Olive oil starts in the groves where olives grow on trees before being harvested. Traditional olive groves often contain trees that are hundreds of years old, spaced far enough apart that the branches expand broad and wide. These trees were typically harvested by hand, and today are harvested with a combination of people and tools such as handheld shakers, nets and tractors, depending on the landscape. In the last few decades, new plantings typically opt for a more efficient high-density layout where the trees are closer together in order to allow faster harvesting using mechanical harvesters such as the trunk-shaker and umbrella-style catcher.

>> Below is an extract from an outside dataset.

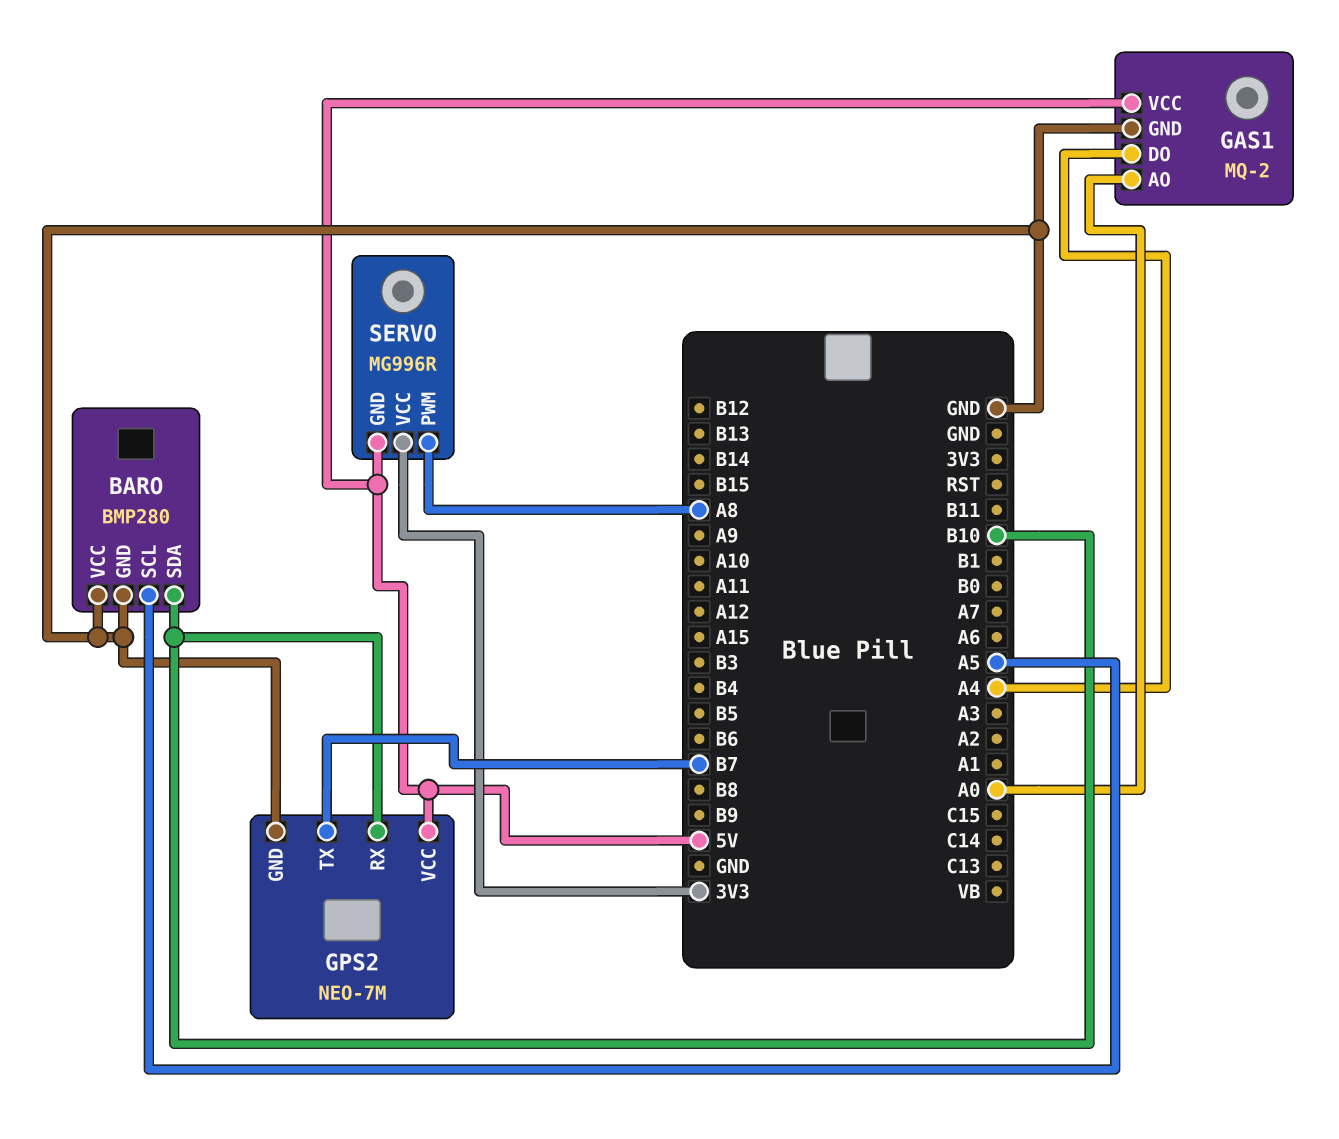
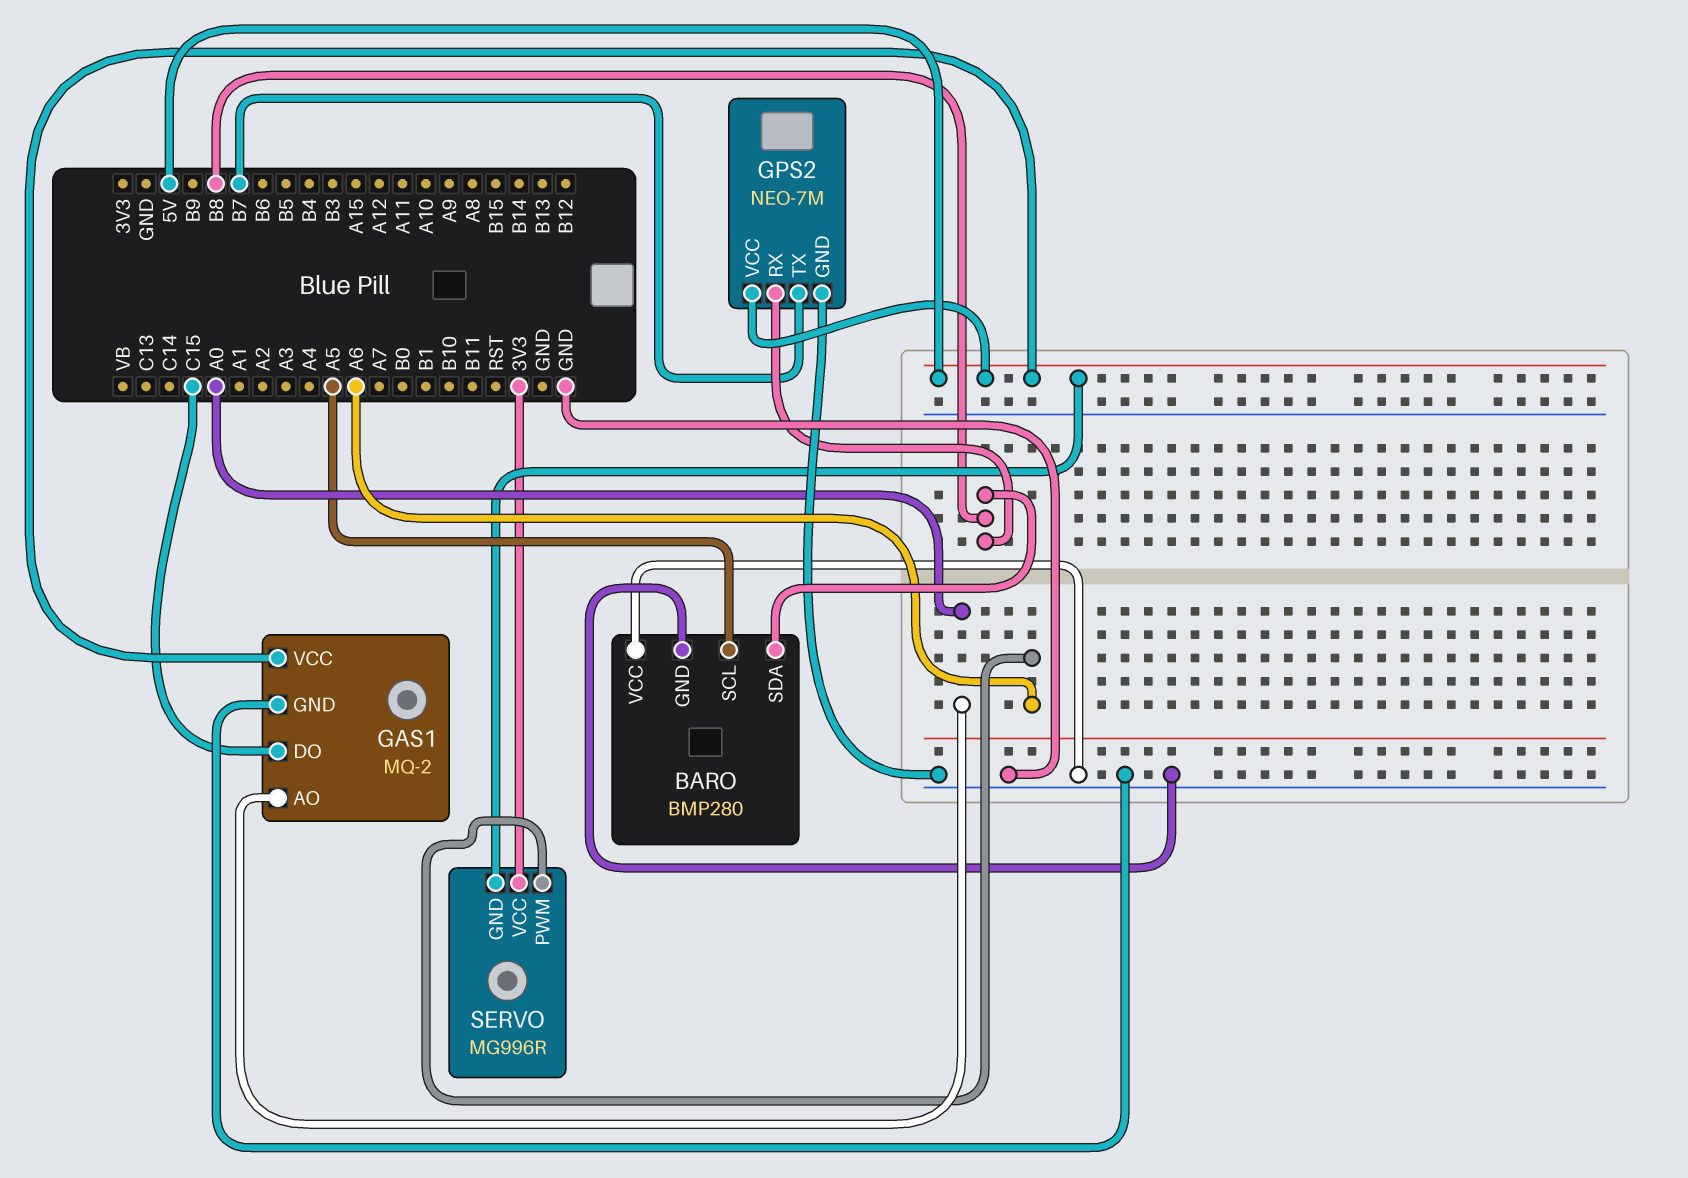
BARO pin SDA: B10 -> B8
GAS1 pin DO: A4 -> C15
GPS2 pin RX: B10 -> B8
SERVO pin PWM: A8 -> A6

The newest type of grove is a Super High Density layout where trees are planted hedgerow style and can be harvested very quickly using a machine that drives over the top of the trees and catches the olives on a conveyer within the unit.
In the Northern hemisphere, including the Mediterranean basin, the harvest runs from October through the following January, depending on the weather, region and olive variety. In the Southern hemisphere the harvest runs from April through July.
After the olives are collected, they are delivered to a mill for processing. Depending on the region of the world and size of the local industry, mills may be small neighborhood centers or large industrial facilities. In either case the general production process is the same:
First the olives are separated from any branches, leaves or debris and sprayed or washed, but only with water. Next the olives are crushed to form a paste. Traditionally this was done with stone crushers, but modern machines such as hammer mills and grinders have replaced stones today. After crushing, the paste goes through a malaxation phase which basically stirs the mixture in preparation for extracting the liquids. At this point the solids and liquids, including both water and oil, are separated from the paste. From the 17th century until as recently as the 1940s, extracting the liquids was accomplished with an olive press that would squeeze the paste on baskets or mats to press out the liquid. Today, millers rely on advanced decanting and centrifugation machines which help gravity work more quickly by spinning the mixture to generate the separation. After the initial liquids are separated from the solids a vertical centrifuge can separate any excess water from the oil. Lastly, excess sediment is usually removed from the oil within 24 to 48 hours before the oil goes to its final storage tank.
Oil that meets the International Olive Council chemical and sensory criteria for Extra Virgin Olive Oil or Virgin Olive Oil is now ready to be blended or bottled. Oil with chemical or extreme sensory defects is refined to remove negative odors and flavors. Refined olive oil is blended with virgin or extra virgin olive oil to add flavor and antioxidants back before being sold as Olive Oil.